Yesterday, I strapped on my ski boot for the first time since I broke my ankle. I gingerly stuffed my foot into the plastic, buckled it loosely, and leaned forward, waiting for the pain to come screaming up my leg. It didn’t, so I thought, “Damn, I think can do this.”
I felt a foundational piece of myself return as I rooted around for gear that had sat un-used for seven weeks, as I went through the familiar ritual of donning base layers, braiding my hair, and tossing my skis in the back of the truck.
Driving up to the hill, I imagined that these one or two runs would feel like my best of the season, even if they were just groomers, because they were the light at the end of the long dark tunnel of recovery. The sun came out as I stepped out of the gondola, lighting up those big peaks I’d been missing for two months. I finally felt like myself again.

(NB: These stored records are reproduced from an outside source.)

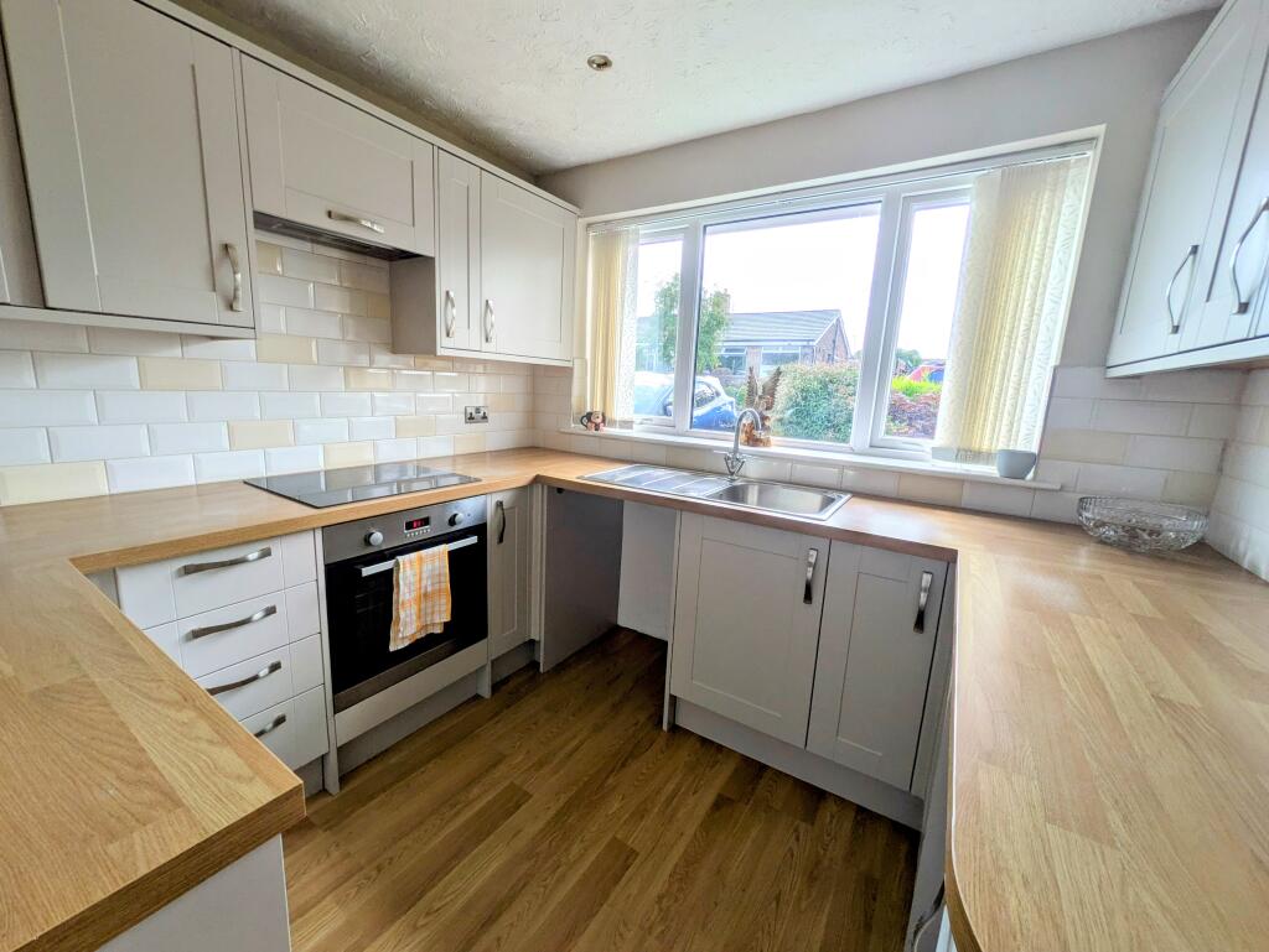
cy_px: 476
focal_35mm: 14
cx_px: 634
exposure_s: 1/446
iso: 70
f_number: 2.2
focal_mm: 1.83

And then I took my first turn.
No stability. No lateral mobility. It was like I’d been jettisoned back to my first season—I was a clumsy baby giraffe slowly making my way down the green cat track while all the good skiers zoomed past me to the Stoke Chair in enviable displays of coordination and speed.
I bypassed the Stoke, uncertain of my ability to ski a full 5600’ of vertical, even on a green groomed run. I slowly turned my way down Last Spike, wary of people slamming into me and sending me back to square one. I’d expected it to be hard, but I didn’t think it would be this hard.
Hobbling back to my truck at the bottom of the mountain with my ankle burning and my pride bruised, my frustration was a far cry from that high I’d imagined an hour before.
This is the part no one tells you about: the aftermath. After the bone is healed and the doctor gives you the green light to walk without that damn moon boot. The part when your soft tissue is so screwed that the bone mend seems like an afterthought. When you thought you were going to be back to normal but you still have just as long in front of you as you do behind you.
Or maybe people did tell me about it, and I just didn’t want to hear it. I held onto the 6-week timeline for healing like a lifeline, and now I’m thrashing through uncharted waters. I’d envisioned being out touring by next weekend, back to full charging capacity in a month, running by the time the trails melted out in the valley.
But more than missing playing outside, exploring new mountains, and being exhausted at the end of the day – I miss that part of myself that those things represented, that part that went AWOL when I broke my ankle. I realized that my friends in Revelstoke have known me as an injured endorphin junkie trying to cope for longer than they’ve known me as, well, me. Those things are part of my core, because they’re some of the things that make me happiest in the world. That piece has been missing from my identity, and the fact that it’s still out of reach is heartbreaking.
The light at the end of the tunnel is still there, but it looks pretty weak right now.